Écrivez la suite du texte sur la remarque de Gérard Holtz au sujet de Putte, en reprenant après sa dernière phrase.

----- Extrait de page -----

8 juillet 2010: Du droit d'auteur utilisé à des fins de censure (Putte)
"Après les deux Nicolas (Anelka et Sarkozy), c'est au tour d'un Gérard de faire étalage de tout le savoir-faire français en matière d'expression orale et de vocabulaire littéraire" note la RTBF. "Je n'ai jamais vu autant de fils de Putte sur le bord de la route" a en effet déclaré, dimanche 4 juillet 2010, Gérard Holtz, journaliste sportif de France Télévisions, alors qu'il commentait en direct l'étape du Tour de France Rotterdam-Bruxelles et que le peloton s'apprêtait à traverser Putte, commune belge flamingante, située près de la frontière des Pays-Bas. Cette élégante remarque d'un membre du service public français n'est pas passée inaperçue (La Tribune de Genève, Le Soir...), elle est aussitôt entrée dans différents "bêtisiers".

----- Données fournies -----

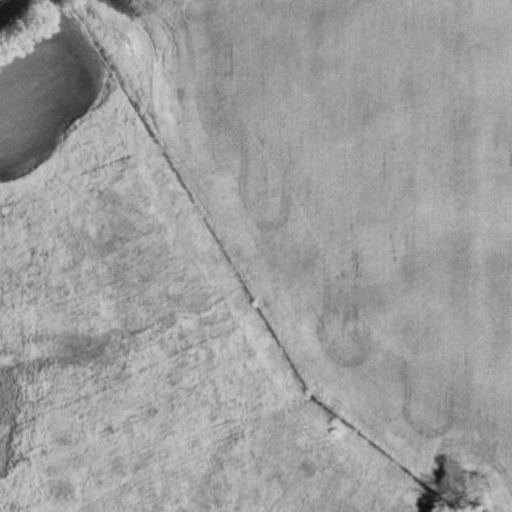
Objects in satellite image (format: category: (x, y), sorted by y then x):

-----

Résultat attendu:
Mais tout aussi vite, les images et le son qui circulaient sur internet, traces de cette "sortie de route", ont été supprimées, notamment sur Dailymotion. "Cette vidéo n'est plus disponible suite à une réclamation pour atteinte aux droits d'auteur soumise par A.S.O. (Amaury Sport Organisation)", peut-on lire en lieu et place de la vidéo. Amaury Sport Organisation resterait donc propriétaire des images du Tour même lorsqu'il s'agit du commentaire réalisé par les journalistes de France Télévisions? Comme le fait remarquer le site Numerama: "Encore une fois, le droit d'auteur est utilisé non pas pour empêcher une exploitation concurrente de celle du producteur ou de ses partenaires, mais à des fins de censure." link
Jiho pour Siné Hebdo
À propos du Tour de France et du groupe Amaury Sport Organisation, nous reproduisons ci-dessous l'intégralité de l'article paru dans l'Observatoire de la censure le 28 juin 2009 et intitulé
Les dessous de la disparition annoncée d’un journal.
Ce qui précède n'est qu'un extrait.